START Records for this exercise
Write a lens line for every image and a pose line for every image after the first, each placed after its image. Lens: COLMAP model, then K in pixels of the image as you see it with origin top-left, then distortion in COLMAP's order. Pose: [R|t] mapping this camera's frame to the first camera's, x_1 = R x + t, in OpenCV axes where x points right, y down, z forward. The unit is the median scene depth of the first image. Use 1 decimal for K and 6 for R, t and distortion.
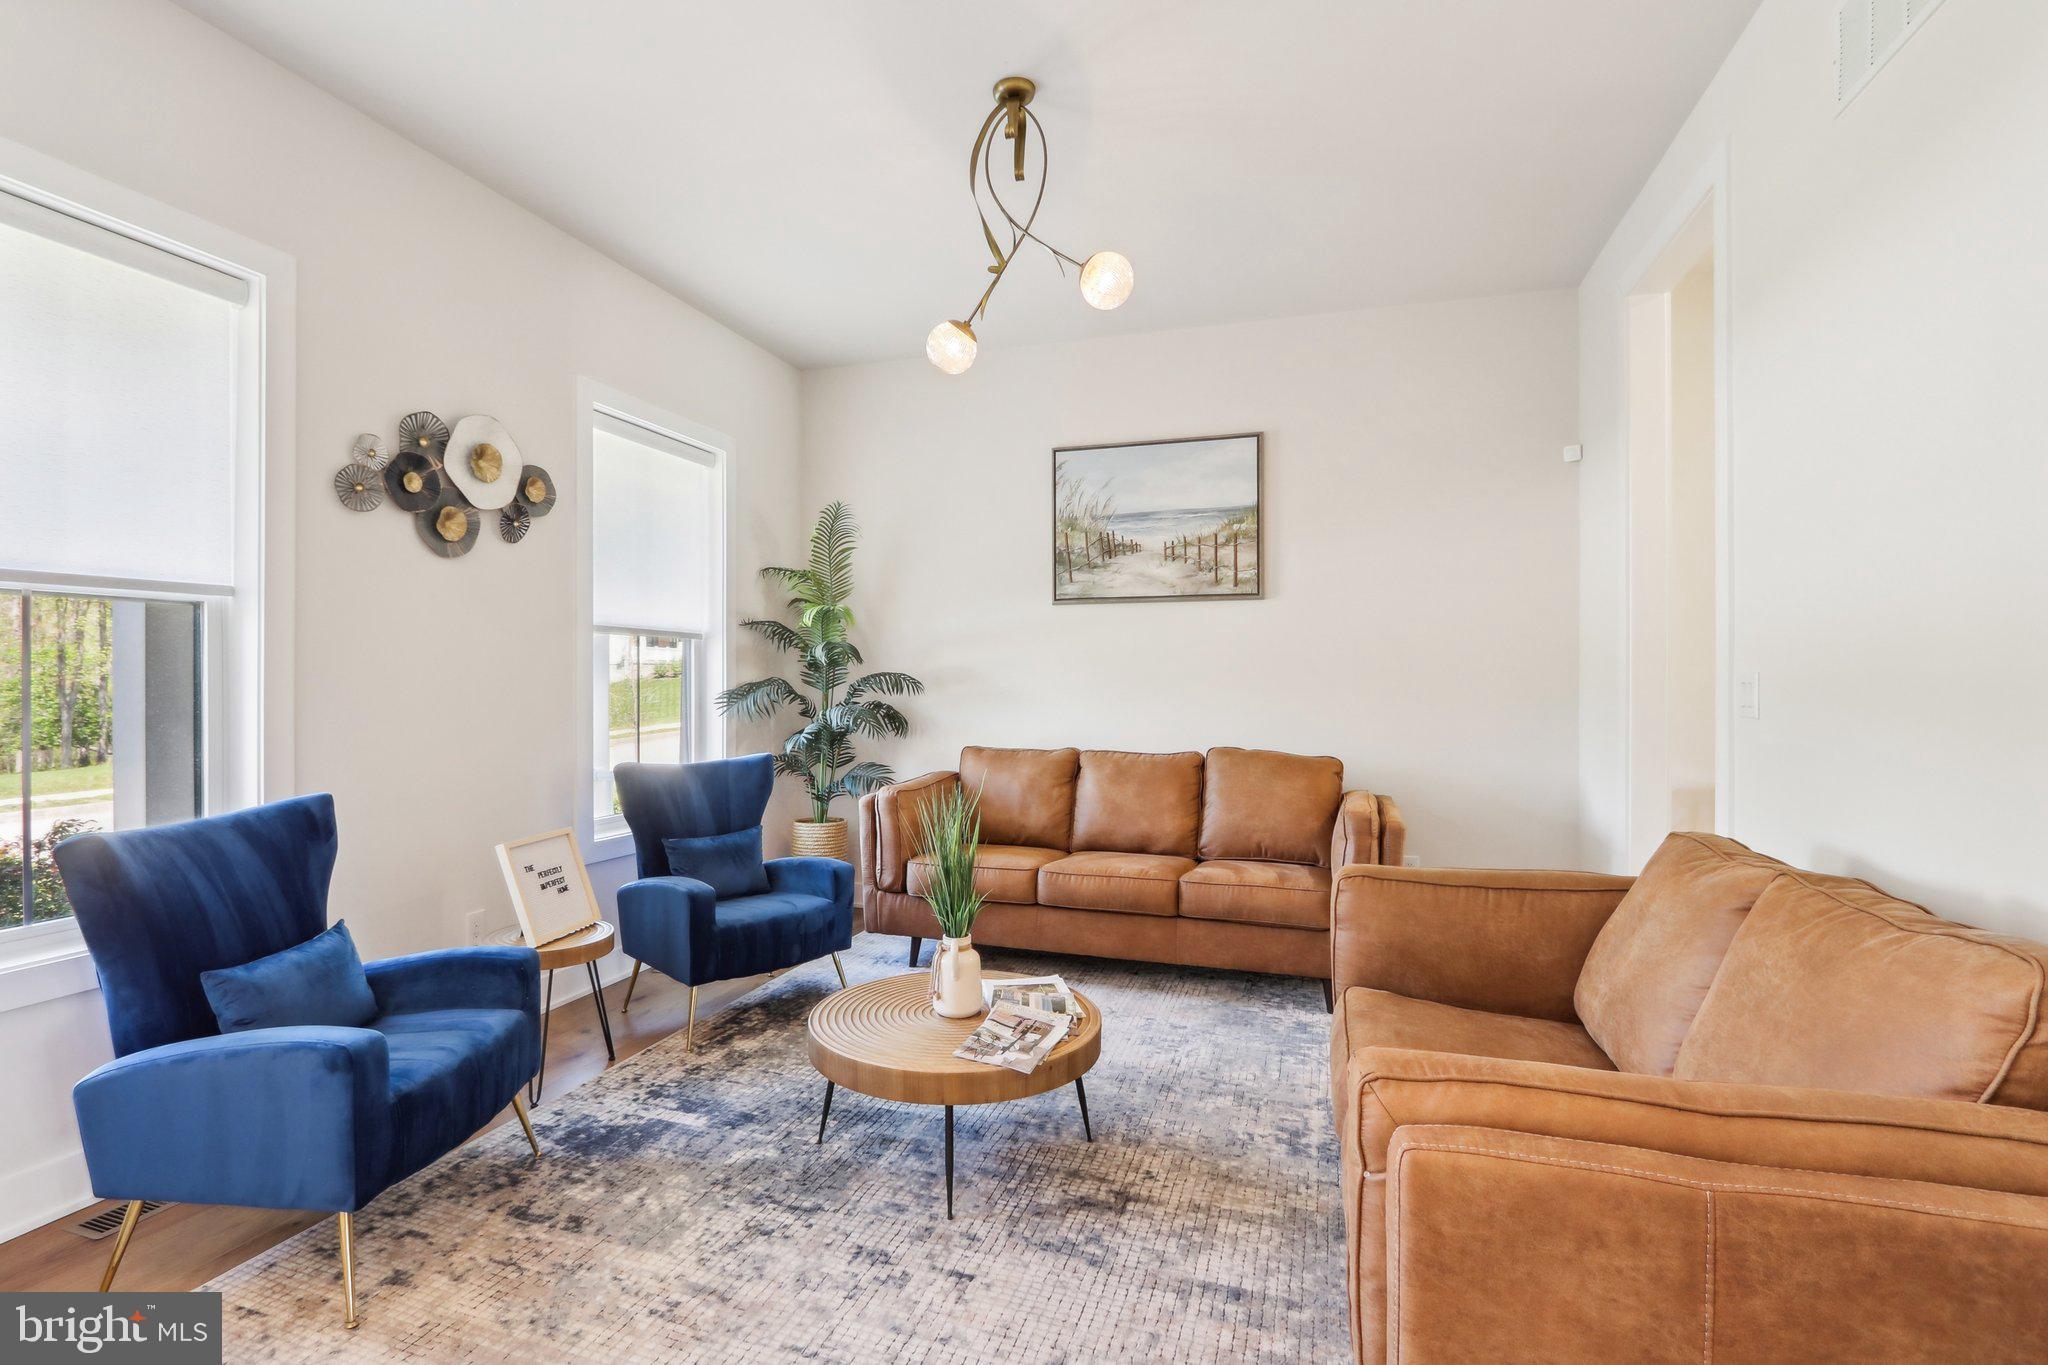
lens RADIAL K [[980.8, 0, 1021.6], [0, 980.8, 676.8], [0, 0, 1]] dist [-0.017987, 0.002999]
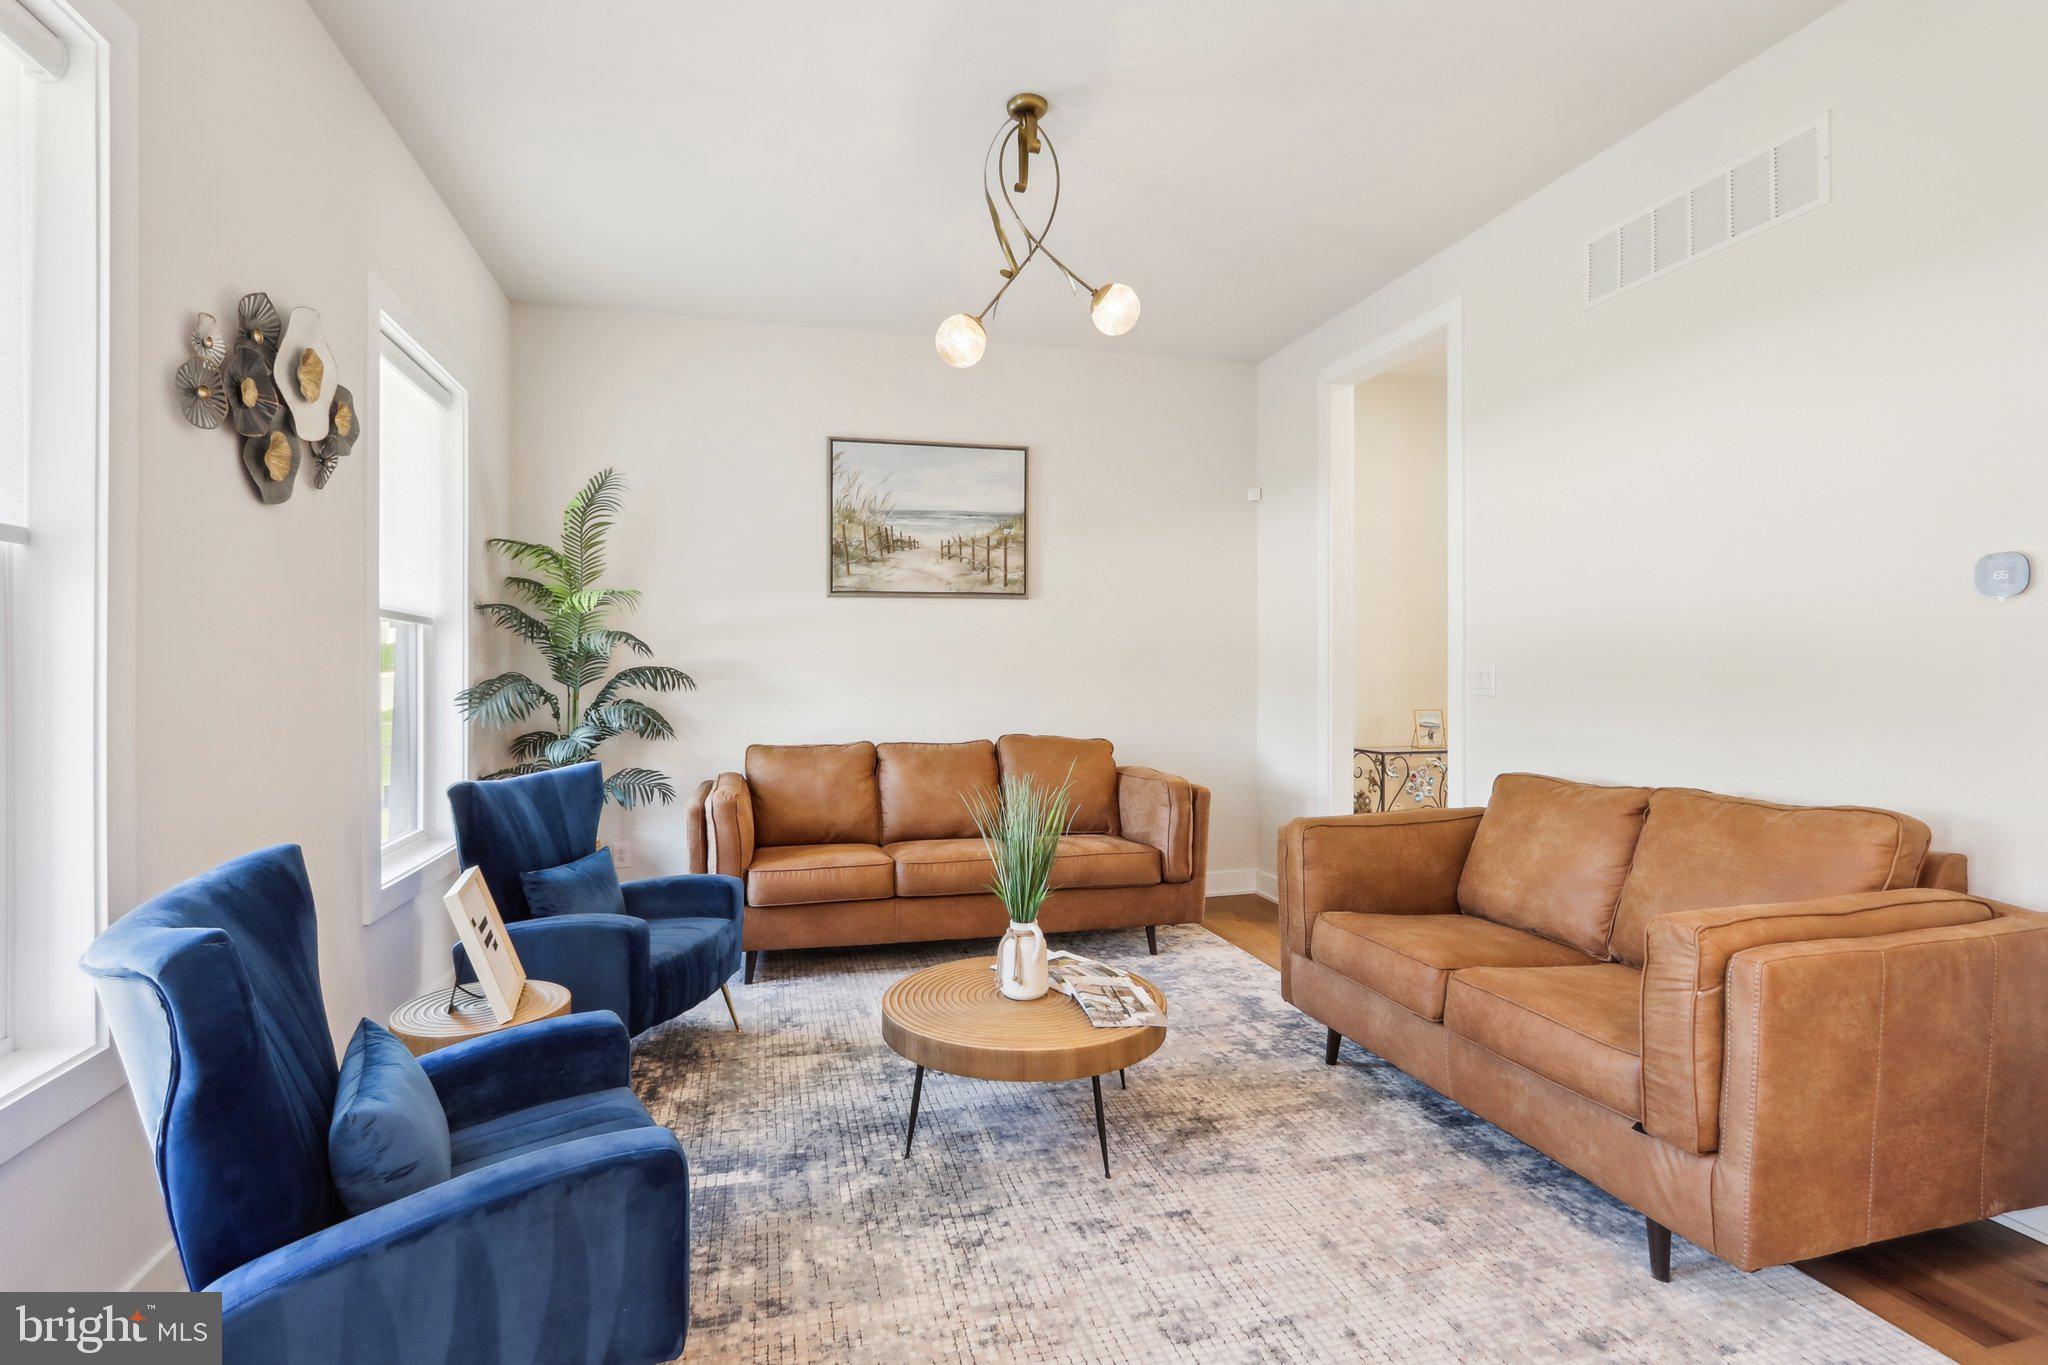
lens RADIAL K [[980.8, 0, 1005.4], [0, 980.8, 684.6], [0, 0, 1]] dist [-0.017987, 0.002999]
pose [[0.839649, -0.011889, 0.543000, -0.527515], [0.004071, 0.999870, 0.015598, -0.000607], [-0.543115, -0.010887, 0.839588, 0.121519]]
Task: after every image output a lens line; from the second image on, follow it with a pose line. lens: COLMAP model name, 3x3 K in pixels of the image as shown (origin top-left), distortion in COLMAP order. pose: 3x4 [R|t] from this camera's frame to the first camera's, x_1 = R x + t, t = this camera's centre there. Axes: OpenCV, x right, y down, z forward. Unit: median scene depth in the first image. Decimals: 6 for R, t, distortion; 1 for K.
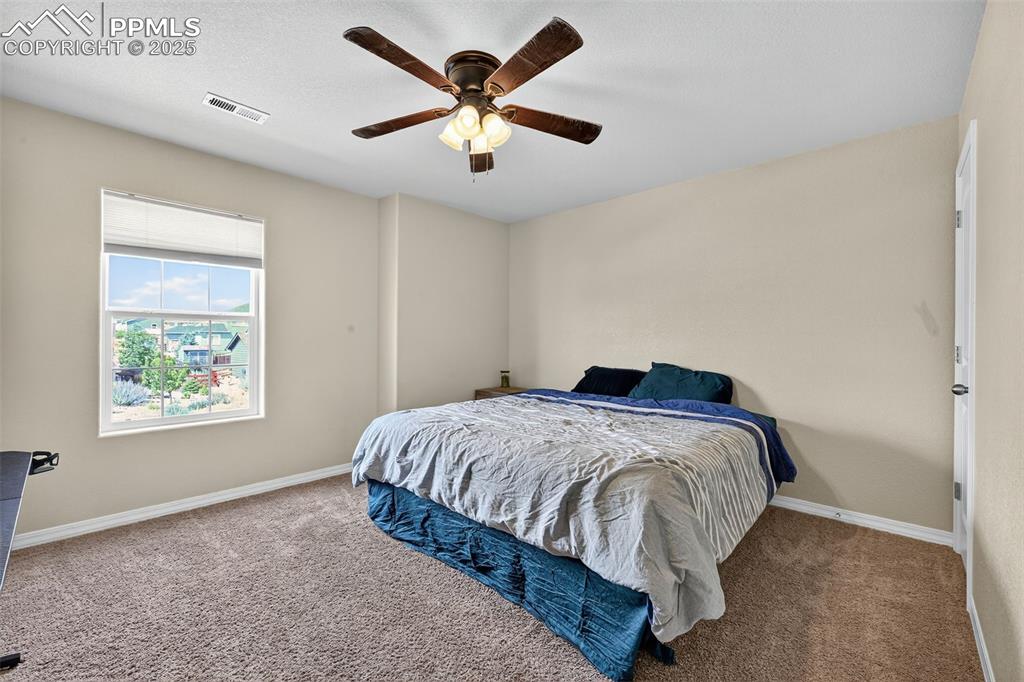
lens RADIAL K [[426.4, 0, 512.0], [0, 426.4, 341.0], [0, 0, 1]] dist [0.000707, 0.000168]
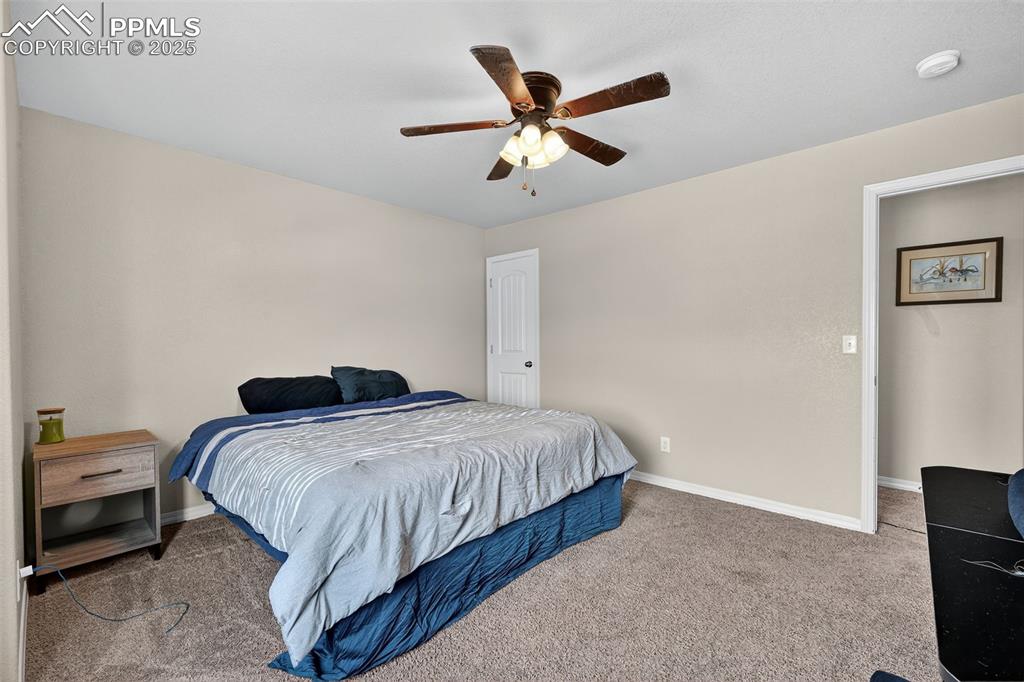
lens RADIAL K [[426.4, 0, 512.0], [0, 426.4, 341.0], [0, 0, 1]] dist [0.000707, 0.000168]
pose [[-0.005021, -0.003066, 0.999983, -1.081993], [0.007302, 0.999969, 0.003103, -0.014784], [-0.999961, 0.007317, -0.004999, 0.984896]]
END Records for this exercise
Keep the pictures out while you retype all of the data above exactly as it appears.

Write a lens line for every image and a pose line for every image after the first, each placed after its image. Lens: COLMAP model, then K in pixels of the image as you see it with origin top-left, then distortion in COLMAP's order. Pose: [R|t] mapping this camera's frame to the first camera's, x_1 = R x + t, in OpenCV axes where x points right, y down, z forward. The unit is the median scene depth of the first image. Use 1 decimal for K and 6 for R, t and distortion.
lens RADIAL K [[980.8, 0, 1021.6], [0, 980.8, 676.8], [0, 0, 1]] dist [-0.017987, 0.002999]
lens RADIAL K [[980.8, 0, 1005.4], [0, 980.8, 684.6], [0, 0, 1]] dist [-0.017987, 0.002999]
pose [[0.839649, -0.011889, 0.543000, -0.527515], [0.004071, 0.999870, 0.015598, -0.000607], [-0.543115, -0.010887, 0.839588, 0.121519]]
Task: after every image output a lens line; from the second image on, follow it with a pose line. lens: COLMAP model name, 3x3 K in pixels of the image as shown (origin top-left), distortion in COLMAP order. pose: 3x4 [R|t] from this camera's frame to the first camera's, x_1 = R x + t, t = this camera's centre there. Axes: OpenCV, x right, y down, z forward. Unit: median scene depth in the first image. Decimals: 6 for R, t, distortion; 1 for K.
lens RADIAL K [[426.4, 0, 512.0], [0, 426.4, 341.0], [0, 0, 1]] dist [0.000707, 0.000168]
lens RADIAL K [[426.4, 0, 512.0], [0, 426.4, 341.0], [0, 0, 1]] dist [0.000707, 0.000168]
pose [[-0.005021, -0.003066, 0.999983, -1.081993], [0.007302, 0.999969, 0.003103, -0.014784], [-0.999961, 0.007317, -0.004999, 0.984896]]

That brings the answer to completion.